Descriptive vs. Inferential Statistics

The science of statistics is divided into two main categories:
- Descriptive statistics
- Inferential statistics

Descriptive methods are used to describe and summarize data.
Emphasis is on analyzing observed measurements, typically from a sample.
Key questions addressed:
- What is the typical value for the measurements?
- How much variation exists within the measurements?
- What is the shape or distribution of the measurements?
- Are there any extreme values, and what do they indicate?
- If two variables are present, what kind of relationship exists and how strong is it?
Importance:
- With large datasets, inspecting all data values directly is impractical for gaining useful knowledge.
- Data must be summarized to be comprehended.
Definition: Descriptive statistics involves the collection, organization, analysis, and presentation of data.
Examples:
- Frequency distribution.
- Measures of central tendency:
  - Mean.
  - Median.
  - Mode.
- Measures of dispersion (variation):
  - Range.
  - Variance. Denoted as \sigma^2 . It measures the spread of data points around the mean.
  - Standard deviation. Denoted as \sigma . It is the square root of the variance and provides a measure of the average distance of data points from the mean.

It would be preferable to have measurements from the entire population, but this is often not obtainable or too costly.
Example: Safety data collection via crash testing does not involve testing every car produced.
Definition: Inferential statistics aims to make reasonable estimates about population characteristics using sample data.
Process:
- A large population (with unknown characteristics called parameters) is analyzed.
- Due to the infeasibility or high cost of obtaining data from the entire population, a sample (a smaller subset) is examined.

Population: Represented as a large blue oval with unknown characteristics (parameters).
Sample: A small green oval, which is a subset of the population, used to infer population characteristics.

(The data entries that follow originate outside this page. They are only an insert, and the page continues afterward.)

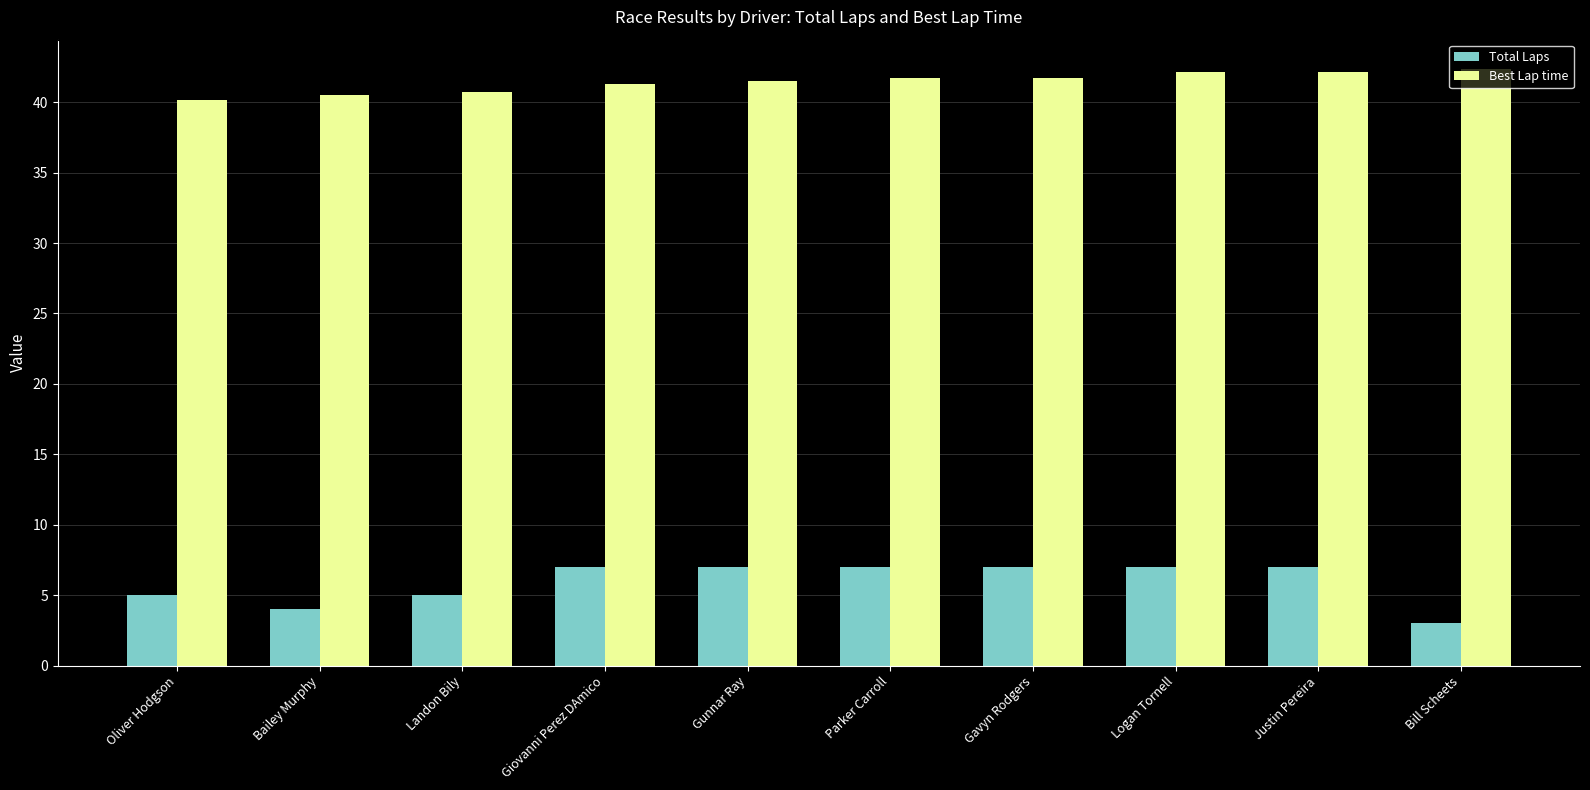

Reading left to right, list all the values displayed in this chart.

Total Laps: Oliver Hodgson=5.0	Bailey Murphy=4.0	Landon Bily=5.0	Giovanni Perez DAmico=7.0	Gunnar Ray=7.0	Parker Carroll=7.0	Gavyn Rodgers=7.0	Logan Tornell=7.0	Justin Pereira=7.0	Bill Scheets=3.0
Best Lap time: Oliver Hodgson=40.2	Bailey Murphy=40.5	Landon Bily=40.8	Giovanni Perez DAmico=41.3	Gunnar Ray=41.5	Parker Carroll=41.7	Gavyn Rodgers=41.7	Logan Tornell=42.1	Justin Pereira=42.1	Bill Scheets=42.3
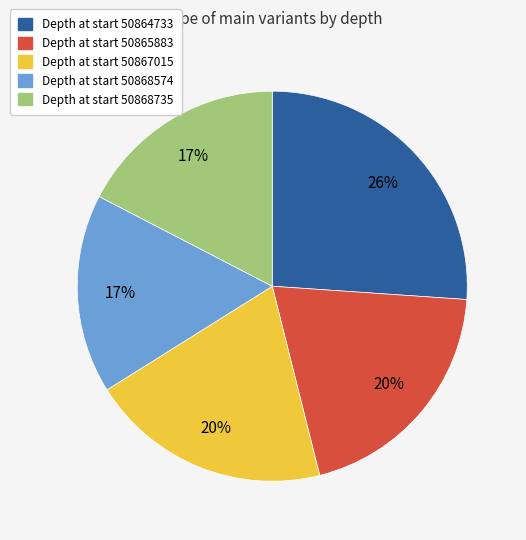

To the nearest percent, what is the average slice percentage?

20%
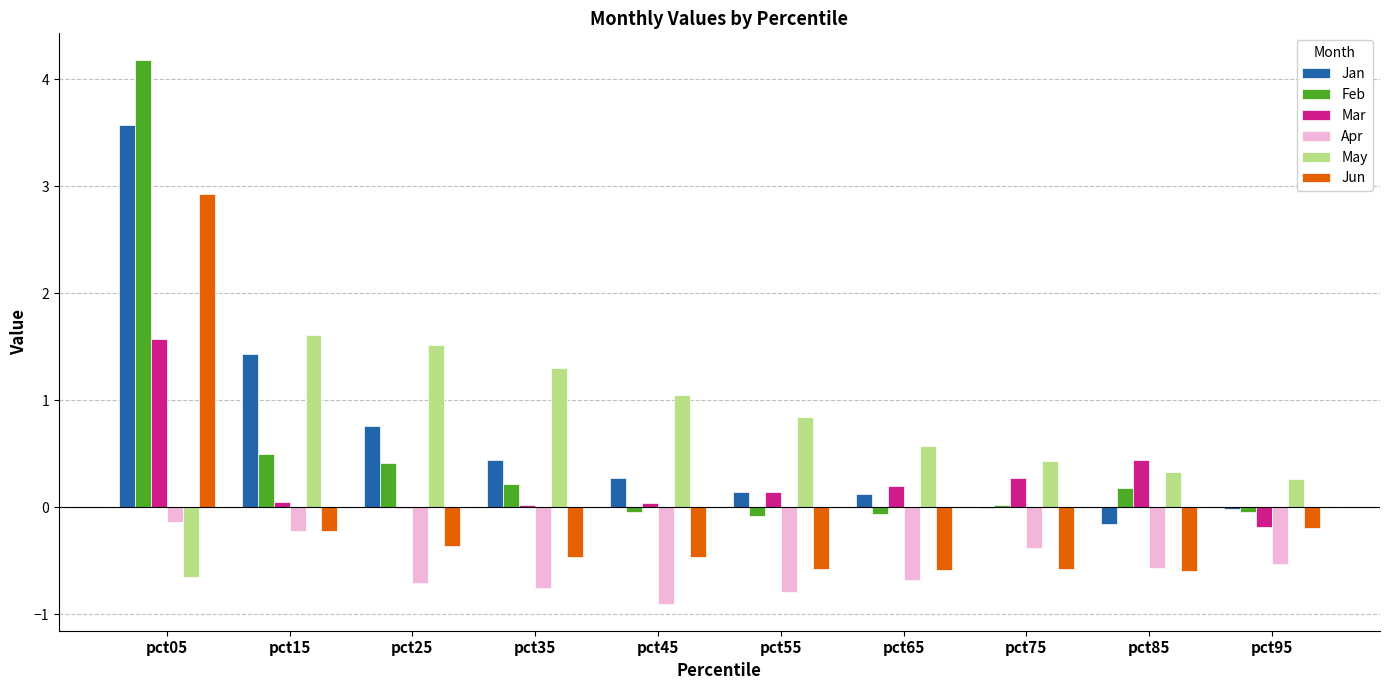

Is the value of May at pct85 greater than the value of Mar at pct25?

Yes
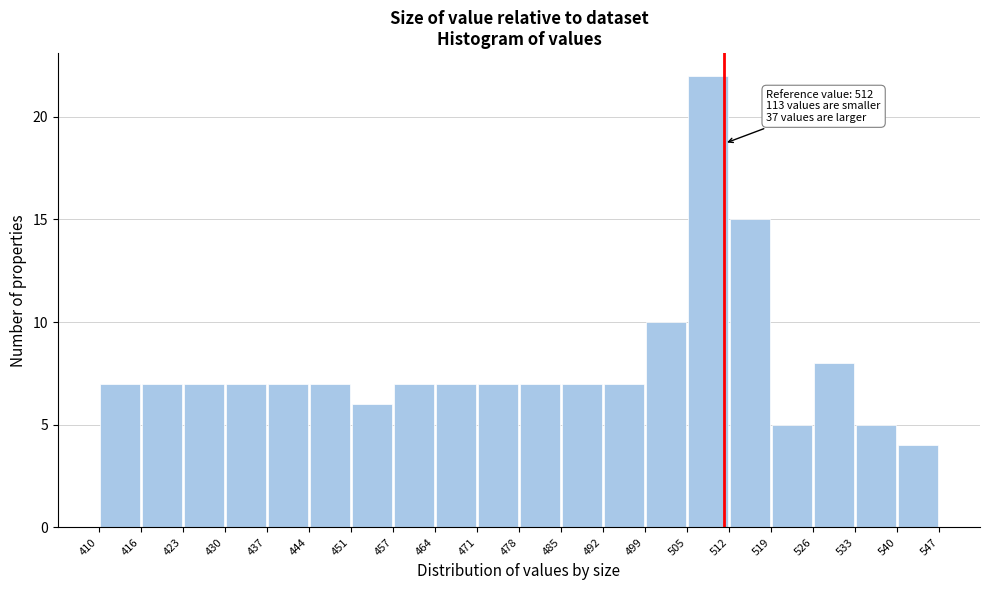

Over which range of the x-axis is the bar tallest?

505 to 512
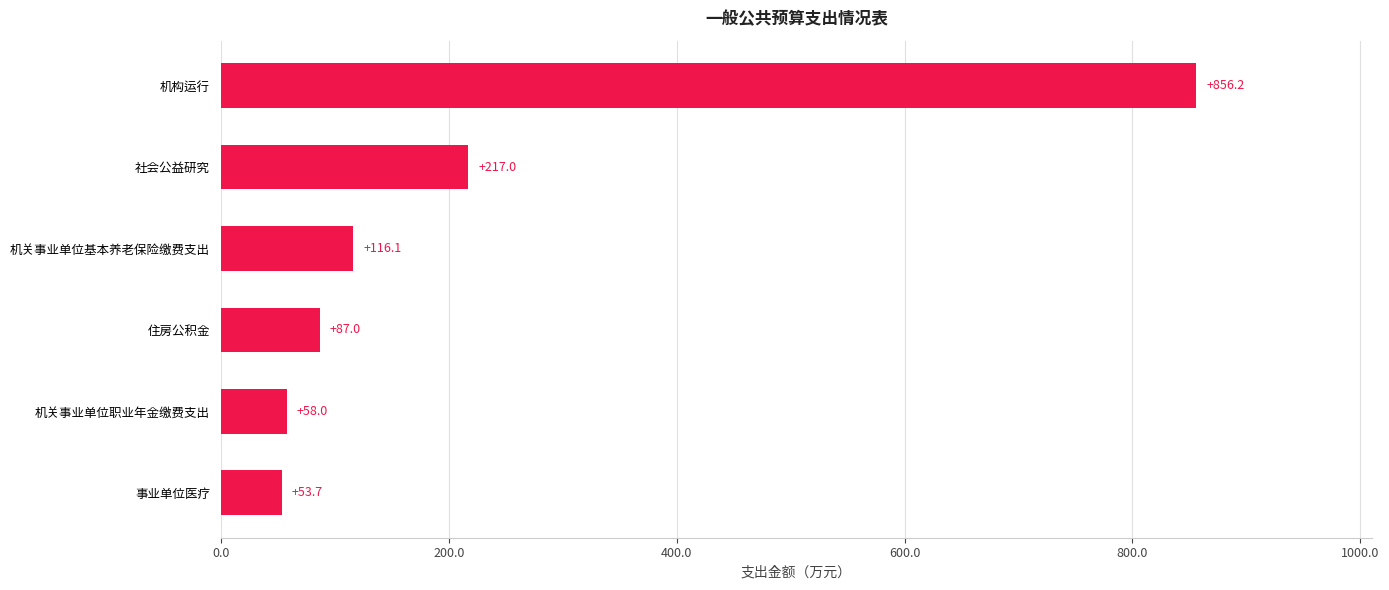

At which category does the chart reach its minimum across all series?

事业单位医疗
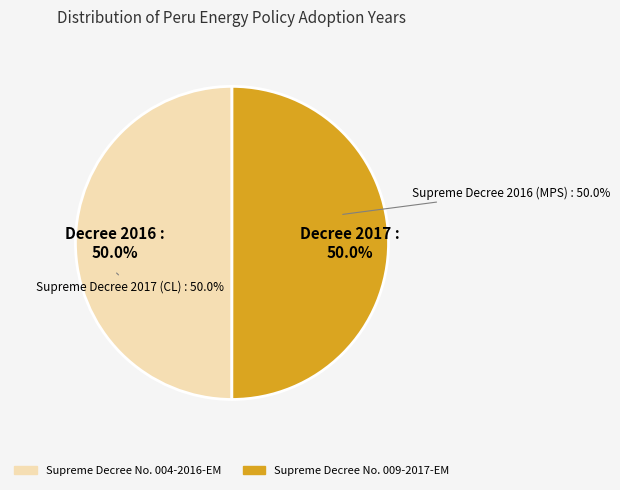

What is the smallest slice in the pie chart?

Supreme Decree No. 004-2016-EM (Minimum Performance Standard)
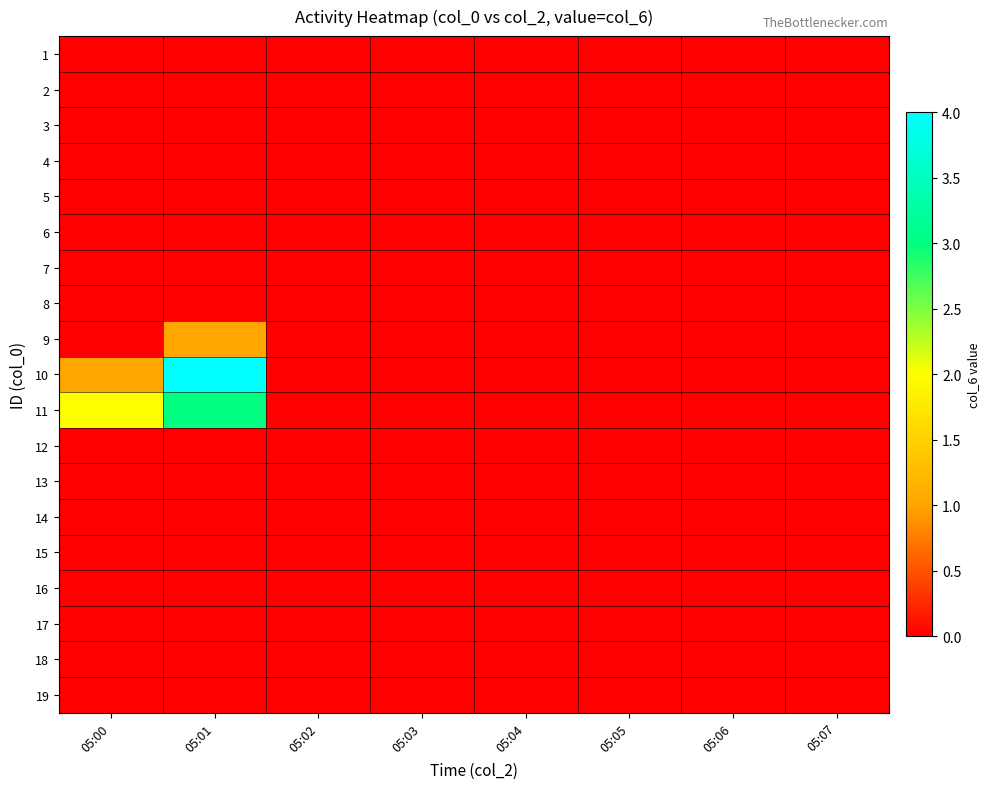

What is the maximum value shown in the chart?

4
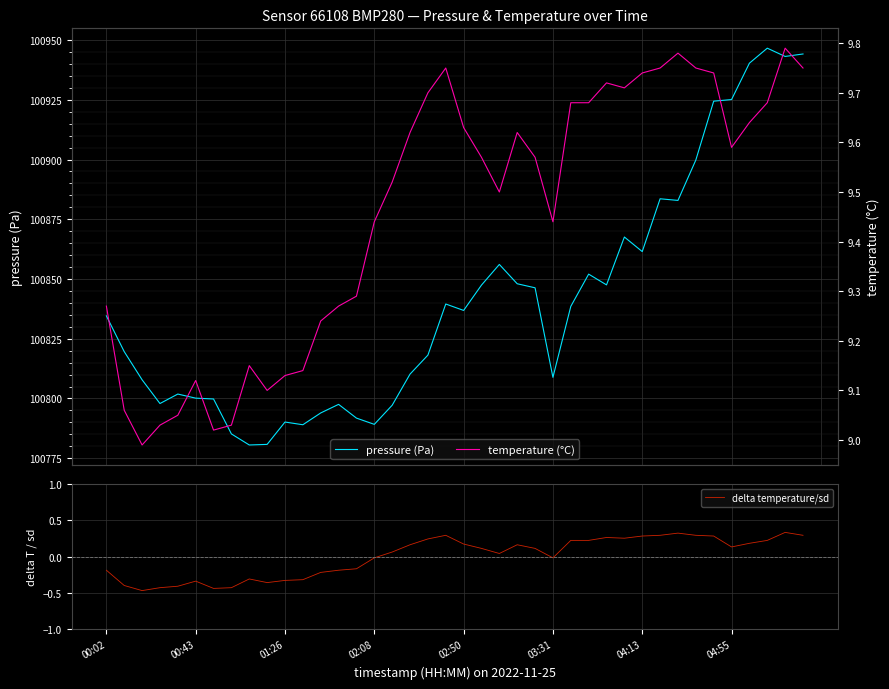

What is the sum of the pressure (Pa) values at 33 and 27?

201751.8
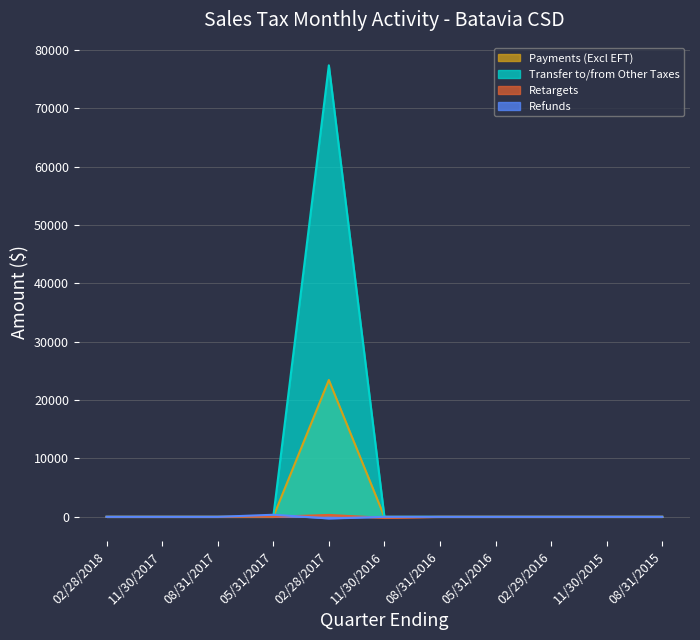

Does the chart display data point markers on the line(s)?

No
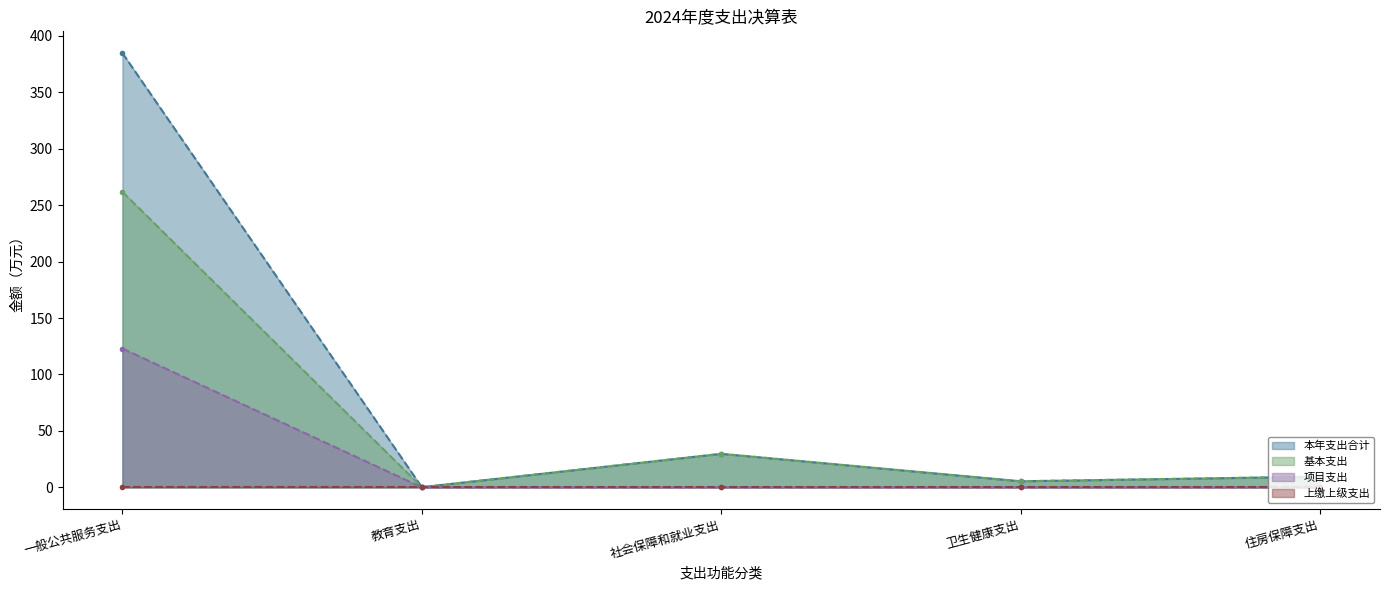

Is the value of 本年支出合计 at 一般公共服务支出 greater than the value of 项目支出 at 一般公共服务支出?

Yes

Context: Michelin uses a feature called Track Connect to help race car drivers maximize tire performance.
Method: The Track Connect app provides personalized advice on optimal tire pressure and temperature.
Experiment: Michelin collected data from 30 drivers on various tracks and conditions to evaluate the app.
Data collected: Air pressure, temperature, and gas mileage.
Conclusion: Tires lasted longer and cars achieved better gas mileage.
Type of statistics: Inferential statistics.
Explanation: Michelin used data from a sample (30 drivers) to make conclusions about all race car drivers.